The actor seems in much better shape than any of his last public appearances and dedicates his responses to praising a creator who fused punk spirit with Irish music and who sold millions of records in the late eighties, until he was expelled from the club. band that he himself had created.

"Shane is a hypersensitive person who learned from a very young age [he started drinking when he was six] how to become desensitized," said Depp about the large amount of alcohol that the musician still ingests even today, in a wheelchair, with poor health and speech problems. , which is self-prescribed as a medicine.
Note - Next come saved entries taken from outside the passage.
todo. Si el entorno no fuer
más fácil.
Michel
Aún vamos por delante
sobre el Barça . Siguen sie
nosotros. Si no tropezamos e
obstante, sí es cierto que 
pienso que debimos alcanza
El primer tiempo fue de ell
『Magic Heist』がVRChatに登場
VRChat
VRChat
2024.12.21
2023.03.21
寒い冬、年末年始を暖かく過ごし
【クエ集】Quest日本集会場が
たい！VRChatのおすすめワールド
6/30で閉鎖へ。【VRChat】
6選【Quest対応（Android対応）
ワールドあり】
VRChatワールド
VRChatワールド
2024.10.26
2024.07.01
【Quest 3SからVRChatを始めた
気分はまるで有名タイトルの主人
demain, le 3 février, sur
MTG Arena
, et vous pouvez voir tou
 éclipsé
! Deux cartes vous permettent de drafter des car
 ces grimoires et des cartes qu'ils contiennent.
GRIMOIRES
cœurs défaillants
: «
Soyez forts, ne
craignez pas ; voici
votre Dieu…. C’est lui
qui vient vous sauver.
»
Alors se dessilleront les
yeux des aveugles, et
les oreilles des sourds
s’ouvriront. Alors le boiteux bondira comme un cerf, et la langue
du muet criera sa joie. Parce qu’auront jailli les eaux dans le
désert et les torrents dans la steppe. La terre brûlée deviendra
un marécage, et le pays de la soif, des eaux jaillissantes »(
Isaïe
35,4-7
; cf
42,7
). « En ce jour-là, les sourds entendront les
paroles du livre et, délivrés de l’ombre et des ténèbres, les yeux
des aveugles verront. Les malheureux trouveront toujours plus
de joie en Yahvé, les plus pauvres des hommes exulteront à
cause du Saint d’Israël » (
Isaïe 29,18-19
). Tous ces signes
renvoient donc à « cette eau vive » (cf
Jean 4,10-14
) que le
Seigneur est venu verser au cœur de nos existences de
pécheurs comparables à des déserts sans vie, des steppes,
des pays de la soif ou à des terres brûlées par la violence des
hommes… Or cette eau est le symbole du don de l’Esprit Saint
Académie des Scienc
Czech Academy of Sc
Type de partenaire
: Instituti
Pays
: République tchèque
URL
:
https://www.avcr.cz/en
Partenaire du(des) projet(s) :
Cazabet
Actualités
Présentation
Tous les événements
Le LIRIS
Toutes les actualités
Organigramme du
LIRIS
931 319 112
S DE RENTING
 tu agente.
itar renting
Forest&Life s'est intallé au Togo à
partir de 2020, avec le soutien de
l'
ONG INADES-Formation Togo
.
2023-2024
"Then fame falls on you and if you are an introvert all that external attention makes you withdraw even more; he felt uncomfortable with that attention, as it happens to me. What happens is that it is very confusing when all this it starts to happen, you just want to hide and desensitize yourself ”.

The actor likes to look down on some prominent cultural figures.

"I have been lucky to meet and learn from people like Hunter S. Thompson, Marlon Brando, Keith Richards or Shane MacGowan, people who are very true to themselves, one of the reasons they have always attracted me."

And then he explains: "What is not normal is considered a bit crazy, maybe it is true or maybe that is freedom."

And that's why he has a humble definition of himself: "I don't consider myself an artist, I don't feel up to those people that I adore."

About his career, about acting, he points out: “I'm not good at following structures, formulas.

I like to give it my all and confuse the public.

You try to do what you can, let's say I'm an aspiring artist.

But I don't think that cinema is going to lead me to art, at least it depends from which point of view.

Here in San Sebastián we talk about cinema;

in Hollywood, of movies ”.

No matter the question, Johnny Depp turned his answer into an ode to MacGowan: “Shane… it's Shane.

He talks when he feels like it, you can't manipulate him, even when we interviewed him for this documentary, which is a song of love for his life.

Their friendship has to be fought, you have to earn the stripes.

He's a genuine guy.

I traveled from Los Angeles to Copenhagen for his wedding, and when he saw me he blurted out, 'You look like a whore pimp.'

And then yes, he loves you and says nice things to you.

Or insults you.

She is always challenging you ”.

And the actor told an anecdote to underline that constant militancy: “We were in a bar in Dublin, we had had something to drink and at one point Shane extended his fist and asked me to put my hand underneath.

He dropped some pills that I took along with a drink.

The next thing I remember is opening my eyes in a bathtub in the south of France three days later.

That's what I mean when I say you have to earn their respect.

But I do not regret anything that I live with him, whether I remember it or not.